Mounting source code into a container with a file watcher enables instant feedback during development without rebuilding the image.

# docker-compose.dev.yml - Development overrides
version: '3.8'
 
services:
  app:
    build:
      context: .
      target: dependencies
    volumes:
      - ./src:/app/src
      - /app/node_modules
    environment:
      - NODE_ENV=development
    command: npx nodemon src/index.js
    ports:
      - "3000:3000"
      - "9229:9229"  # Node.js debugger
# Start in development mode
docker compose -f docker-compose.yml -f docker-compose.dev.yml up

Container Debugging Techniques

# Execute a shell inside a running container
docker exec -it my-app /bin/sh
 
# View container resource usage in real time
docker stats my-app
 
# Inspect container configuration
docker inspect my-app
 
# Copy files from container to host
docker cp my-app:/app/logs/app.log ./app.log
 
# View container filesystem changes
docker diff my-app

Testing Strategies

Containerized applications require testing at multiple levels: unit tests inside the container, integration tests across containers, and end-to-end tests against the running application stack.

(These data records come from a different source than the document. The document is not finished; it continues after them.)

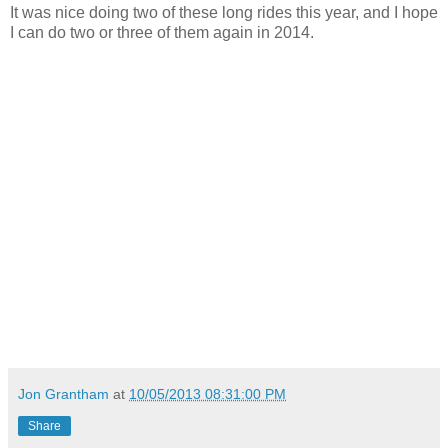
It was nice doing two of these long rides this year, and I hope
I can do two or three of them again in 2014.
Jon Grantham
at
10/05/2013 08:31:00 PM
Share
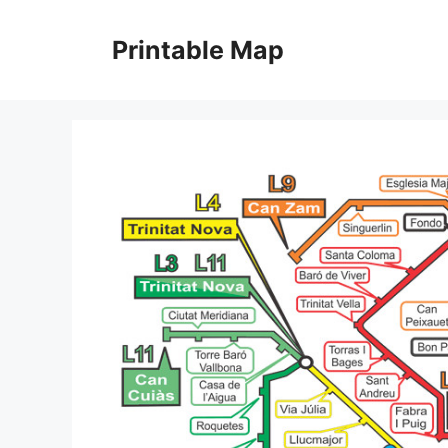
Skip
to
Printable Map
content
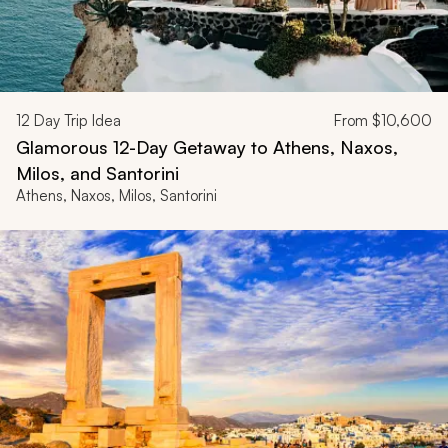
12
Day Trip Idea
From
$10,600
Glamorous 12-Day Getaway to Athens, Naxos,
Milos, and Santorini
Athens, Naxos, Milos, Santorini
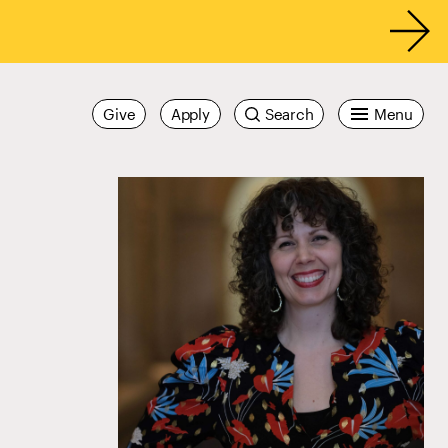
Give
Apply
Search
Menu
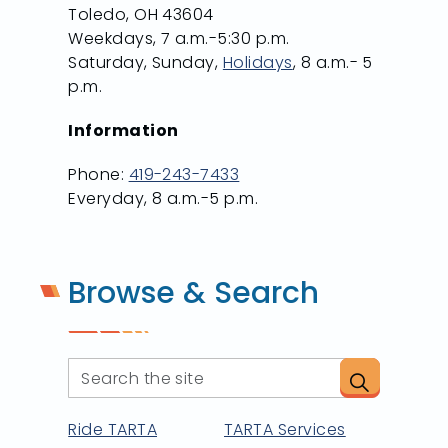
Toledo, OH 43604
Weekdays, 7 a.m.-5:30 p.m.
Saturday, Sunday,
Holidays
, 8 a.m.- 5
p.m.
Information
Phone:
419-243-7433
Everyday, 8 a.m.-5 p.m.
Browse & Search
Ride TARTA
TARTA Services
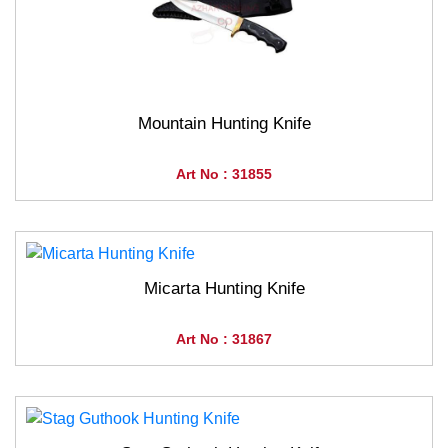
Mountain Hunting Knife
Art No : 31855
Micarta Hunting Knife
Art No : 31867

# docker-compose.test.yml - Testing configuration
version: '3.8'
 
services:
  test-db:
    image: postgres:16-alpine
    environment:
      - POSTGRES_DB=testdb
      - POSTGRES_USER=test
      - POSTGRES_PASSWORD=test
    tmpfs:
      - /var/lib/postgresql/data  # RAM-backed for speed
 
  test-redis:
    image: redis:7-alpine
    tmpfs:
      - /data
 
  tests:
    build:
      context: .
      target: dependencies
    environment:
      - NODE_ENV=test
      - DB_HOST=test-db
      - REDIS_HOST=test-redis
    depends_on:
      - test-db
      - test-redis
    command: npm test
# Run tests in isolated containers
docker compose -f docker-compose.test.yml up --build --abort-on-container-exit
docker compose -f docker-compose.test.yml down -v

Future Outlook

Docker continues to evolve with improvements to build performance (BuildKit), security (rootless mode), and platform support. The rise of WebAssembly (Wasm) as a container runtime target presents an interesting complement to traditional Linux containers. Docker Desktop now supports Wasm containers alongside traditional Linux containers, enabling lighter-weight workloads that start in milliseconds.

The container ecosystem is also seeing convergence around Kubernetes as the orchestration standard. Docker Compose remains the tool of choice for local development and simple deployments, while Kubernetes handles production orchestration. Tools like Docker Desktop bridge this gap by providing Kubernetes support alongside the familiar Compose workflow.

Conclusion

Docker transforms how teams develop, test, and deploy applications by providing consistent environments from laptop to production. The key concepts you have learned in this guide form the foundation for all container-based workflows:

  1. Images and containers are the core abstractions. Images are blueprints; containers are running instances.
  2. Dockerfiles define how images are built. Layer ordering affects build cache efficiency.
  3. Docker Compose orchestrates multi-container applications. Use it for local development and simple production deployments.
  4. Volumes persist data beyond container lifecycles. Never store important data in a container's writable layer.
  5. Networking enables container communication. User-defined networks provide DNS resolution by service name.

Start by containerizing a simple application, then progressively add databases, caches, and other services. The investment in learning Docker pays dividends across every stage of the software development lifecycle, from the first line of code to production monitoring.